I once watched an account go from 35 followers to more than 10,000 in an afternoon. None of them were real. It was hard to watch, and it is a useful place to start, because the same mistake shows up far beyond social media. A team optimizes the number that is easy to move instead of the outcome that is hard to earn.
A useful metric is both accurate and aligned with your goals. Making your numbers go up is pointless if the numbers aren’t related to why you went to work this morning.
Seth Godin
Why vanity metrics are so tempting
Social media rarely pays off in a way that shows up cleanly on a spreadsheet. That makes it a hard sell against budgets that expect a monetary return, and it makes the easy numbers, followers and likes, look more important than they are. The real return is value, not a dollar figure. Social media is worth the investment for reasons that do not fit in a single metric.
- Build a brand and establish credibility by telling a truthful story
- Engage a community and go where your customers already are
- Learn what customers say about you, which is free public opinion polling
- Handle support and service where people are already talking
None of that is “social media will make you rich.” The better question is not what a channel costs against its raw traffic, but how valuable it is to know how your customers feel and to have the chance to respond.
The shortcut backfires three ways
Buying followers does not just fail to help. It actively costs you. Search engines have weighed social signals and demoted spammy, content-farmed accounts for years, so if traffic is the goal, fake followers work against it. Engaged users spot a fake account in seconds: 10,000 followers against a handful of tweets and almost no mentions is an account to avoid, not follow. And it erodes credibility, which is the one thing on the value list that everything else depends on.

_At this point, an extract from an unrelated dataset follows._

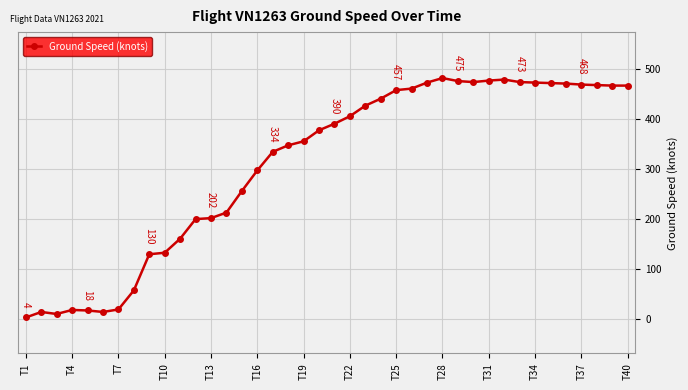

What is the maximum value shown in the chart?

481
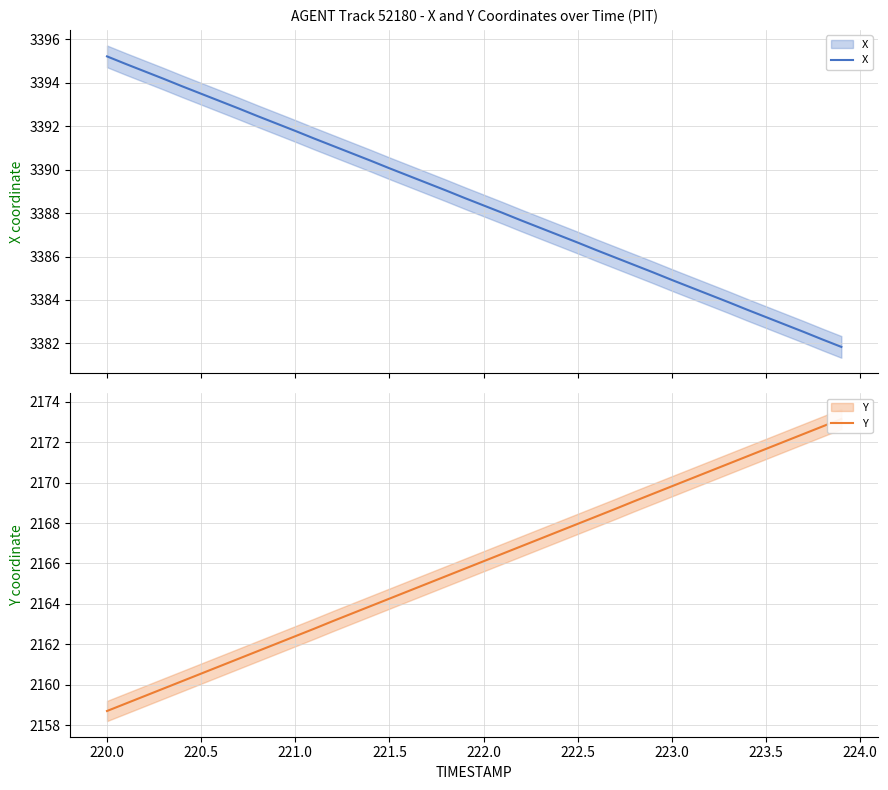

How many series are shown in this chart?

2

Credibility is the asset that compounds
Credibility is trust, and trust is also taste. Steve Jobs described taste as original ideas and bringing culture to your products. Being credible and tasteful matters at every level of a business, including with your own team. The best employees want to build something real, and shortcuts turn that off. People who would otherwise take ownership recoil at being represented online by a bought audience. I keep coming back to this idea in my writing on why taste is doing more work than you think.

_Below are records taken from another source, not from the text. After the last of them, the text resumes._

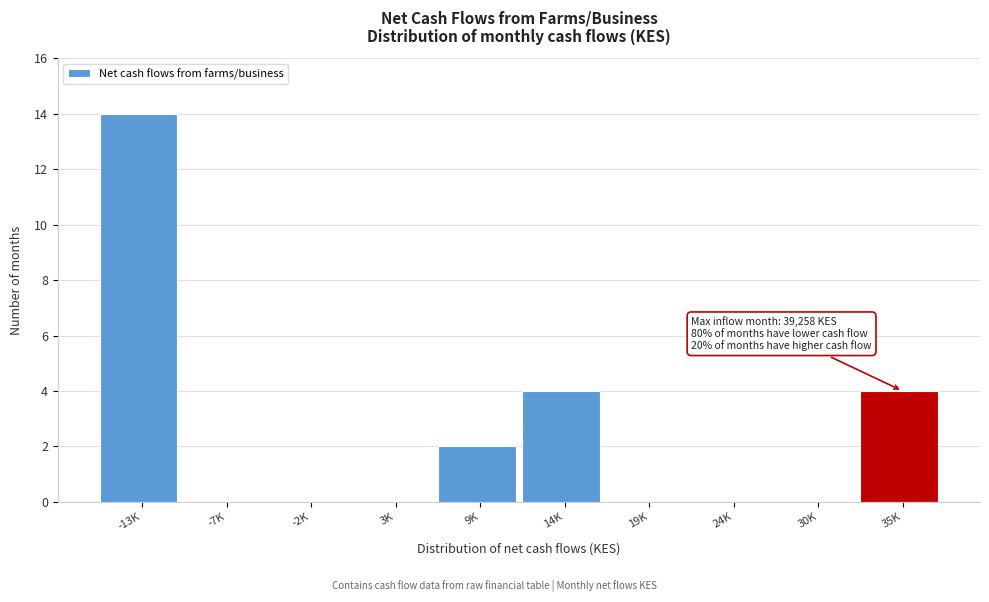

Reading left to right, extract all data points from this chart.

-13K=14	-7K=0	-2K=0	3K=0	9K=2	14K=4	19K=0	24K=0	30K=0	35K=4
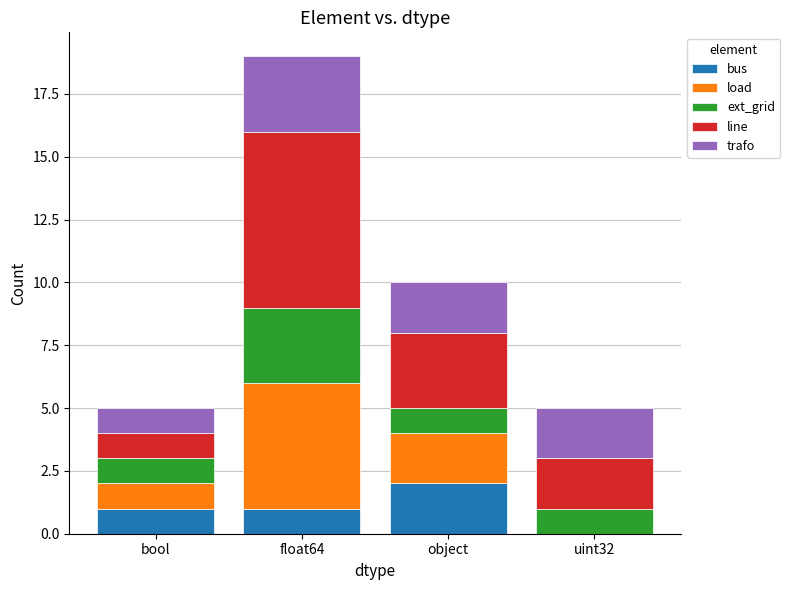

Is it true that bus equals 2 at bool?

False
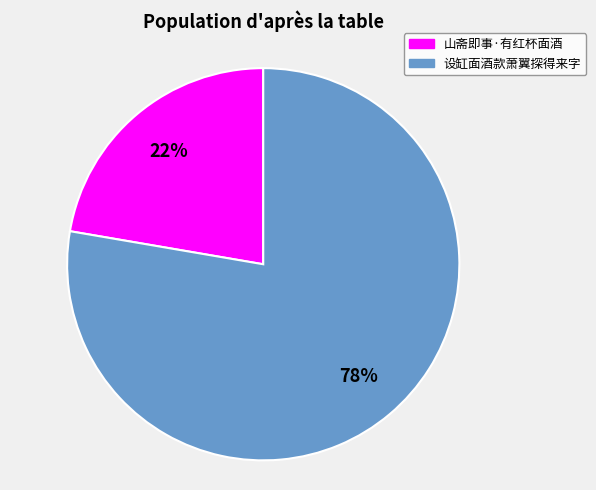

Combined, do 山斋即事·有红杯面酒 and 设缸面酒款萧翼探得来字 account for over 50%?

Yes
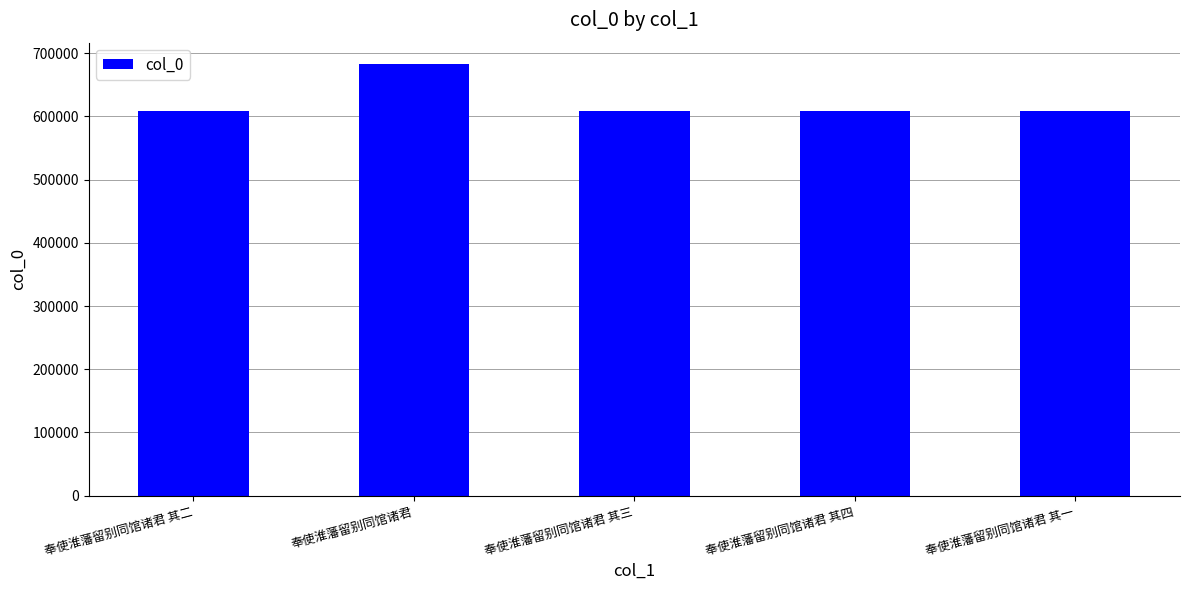

What is the maximum value shown in the chart?

682558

This is the same pattern I see in product work. A bought follower count is a build-trap metric: it looks like progress and produces nothing. The discipline is to measure the outcome, not the output, which is the through-line in why most build traps look like progress.
Frequently asked questions
What is a vanity metric?
A vanity metric is a number that is easy to move but not connected to a real goal. Follower counts, likes, and raw traffic are common examples. They feel like progress without proving that anything valuable happened.
Why is buying followers a bad idea?
Bought followers are fake. They do not engage or buy, platforms flag and remove them, search engines demote spammy accounts, and real users distrust an account whose follower count does not match its activity. It costs credibility and produces no value.